Human beings have presumably been around a long time. We’ve successfully weeded out many terrible actions; actions that limited human advancement for millennia. If investment, delayed gratification, and hard work produced terrible things for humanity, those traits would have been weeded out long ago.
Don’t underestimate the American’s dream in the parable. It’s more than worth delaying reading, taking naps, and hanging out with friends in the short term if it changes numerous lives in the long run.
Clinical Productivity
My friend Aly has started up a blog to satisfy a long-held dream of his. I imagine it’s going to be largely focused on physicians and managing a practice in the long run, but I’m sure there will be nuggets for everyone to digest. Aly is a super smart guy, so it’s best to glean what you can when he writes.
Meeting Aly has been a fun little story (to me, at least). Aly found my writing on The Sweet Setup years ago, and I may (or may not) have influenced a few of his technology purchases over the years (and certainly most recently). Fast-forward and we end up living pretty close to each other, operating in our careers and lives along the way. Meeting each other was coincidental, like so many friendships developed through the web. But it’s the discovery of another tech geek that has me giggling. We can speak in tech geek language — “You can write in Markdown” made perfect sense to the two of us but had our wives confused — and we’ve both tested various tech workflows over the years.
This has been one of the most rewarding parts about writing online. Writing keeps your mind sharp, yes. It gives you a platform to explore and discuss ideas, yes. But more than anything, writing here on The Newsprint has led me to meet so many remarkable people.
If you’ve been a long-time reader, reach out! I’d love to start up a conversation. Who knows — maybe you live just down the road.
My 2025 App of the Year: MyMind
Here’s a quick plug for my blog post this week. Here is a little blurb of my glowing review of MyMind:
Midway through 2025, after four or five months of using MyMind, I found a somewhat-competing app I thought might be able to replace MyMind for a fraction of the cost. I used that app for a month or so. Throughout that month, I would add something to the competing app, and I would add it to MyMind. I couldn’t let go of MyMind. I was unable to overcome MyMind’s design and ease of use. MyMind is so good, I left and came back.
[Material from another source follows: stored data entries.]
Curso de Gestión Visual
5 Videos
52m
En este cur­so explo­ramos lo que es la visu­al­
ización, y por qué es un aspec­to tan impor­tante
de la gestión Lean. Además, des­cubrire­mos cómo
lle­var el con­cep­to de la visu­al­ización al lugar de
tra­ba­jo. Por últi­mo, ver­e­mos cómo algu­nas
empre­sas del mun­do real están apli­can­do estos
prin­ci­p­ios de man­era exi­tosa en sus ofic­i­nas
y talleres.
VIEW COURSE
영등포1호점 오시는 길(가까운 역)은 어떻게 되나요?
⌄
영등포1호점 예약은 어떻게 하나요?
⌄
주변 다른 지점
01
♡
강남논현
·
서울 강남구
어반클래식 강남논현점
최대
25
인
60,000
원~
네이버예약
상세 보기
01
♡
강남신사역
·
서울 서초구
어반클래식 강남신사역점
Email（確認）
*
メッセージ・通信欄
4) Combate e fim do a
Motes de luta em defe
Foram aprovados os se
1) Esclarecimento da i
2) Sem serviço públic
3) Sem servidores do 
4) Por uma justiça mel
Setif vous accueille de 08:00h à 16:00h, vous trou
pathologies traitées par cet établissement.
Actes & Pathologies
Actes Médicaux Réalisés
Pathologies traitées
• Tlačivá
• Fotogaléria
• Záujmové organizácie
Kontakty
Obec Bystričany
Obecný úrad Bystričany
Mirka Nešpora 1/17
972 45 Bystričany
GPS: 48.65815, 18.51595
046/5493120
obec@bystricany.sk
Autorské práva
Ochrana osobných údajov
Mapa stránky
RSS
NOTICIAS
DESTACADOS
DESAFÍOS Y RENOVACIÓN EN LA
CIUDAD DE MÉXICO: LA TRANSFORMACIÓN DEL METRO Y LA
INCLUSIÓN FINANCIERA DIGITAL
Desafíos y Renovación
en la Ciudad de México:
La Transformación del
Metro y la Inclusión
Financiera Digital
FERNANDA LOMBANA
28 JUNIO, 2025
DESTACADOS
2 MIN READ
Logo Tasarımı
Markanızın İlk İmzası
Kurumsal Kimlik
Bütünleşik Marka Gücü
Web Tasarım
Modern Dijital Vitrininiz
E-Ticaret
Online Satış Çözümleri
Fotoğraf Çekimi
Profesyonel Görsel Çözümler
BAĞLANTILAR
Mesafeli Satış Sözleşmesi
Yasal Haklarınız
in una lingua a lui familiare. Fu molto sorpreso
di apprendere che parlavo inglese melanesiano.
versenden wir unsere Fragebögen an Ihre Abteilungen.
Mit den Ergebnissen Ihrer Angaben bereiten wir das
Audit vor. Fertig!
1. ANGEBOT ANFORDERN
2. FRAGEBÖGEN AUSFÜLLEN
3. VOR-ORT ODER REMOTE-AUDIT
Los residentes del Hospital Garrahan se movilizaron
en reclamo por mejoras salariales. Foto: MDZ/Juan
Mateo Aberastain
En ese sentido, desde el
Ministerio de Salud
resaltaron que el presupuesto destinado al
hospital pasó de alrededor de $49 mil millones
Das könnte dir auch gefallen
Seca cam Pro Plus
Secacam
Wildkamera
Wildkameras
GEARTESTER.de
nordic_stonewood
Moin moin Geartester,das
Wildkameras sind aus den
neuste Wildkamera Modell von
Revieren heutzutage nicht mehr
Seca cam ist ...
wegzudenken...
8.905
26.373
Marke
It’s expensive, but MyMind is a phenomenal app worthy of your download.
“Your story must reflect change over time. A story cannot simply be a series of remarkable events. You must start out as one version of yourself and end as something new.”
— Matthew Dicks
The Second Cup
Clicks Communicator
You’ve surely seen a bunch on the pre-announcement of this interesting device. For now, I’ll wait until actual reviews hit the web. But count me intrigued — I have never once uttered the words “software keyboards are better than hardware keyboards” since I retired my BlackBerry Tour in 2011. I’m excited to read what people think of this device in the coming months.
Viwoods AiPaper Reader Colour
In the spirit of discovering devices that are dedicated to one particular thing and one particular thing only, this e-reader device from Viwoods looks like a great RSS, Readwise/read-later, and e-reading device for your bag.
By the time we’re done, we’re going to be carrying messenger bags filled to the brim with task-specific devices like a reMarkable, a Viwoods, and a Clicks, when an iPhone can replace them all.
Fresh Links From the Week
Here were a few things I shared from the past week. If you want to stay on top of the list throughout the week, don’t be afraid to subscribe via RSS.
- "Saut Hermès" MagSafe Card Holder
- Robert McCombe’s 2026 Calendar Wallpaper Pack
- Space: Life Planner
- Rimowa’s Case for the iPhone 17 Pro Max
Happy Sunday. I hope you have a wonderful week ahead.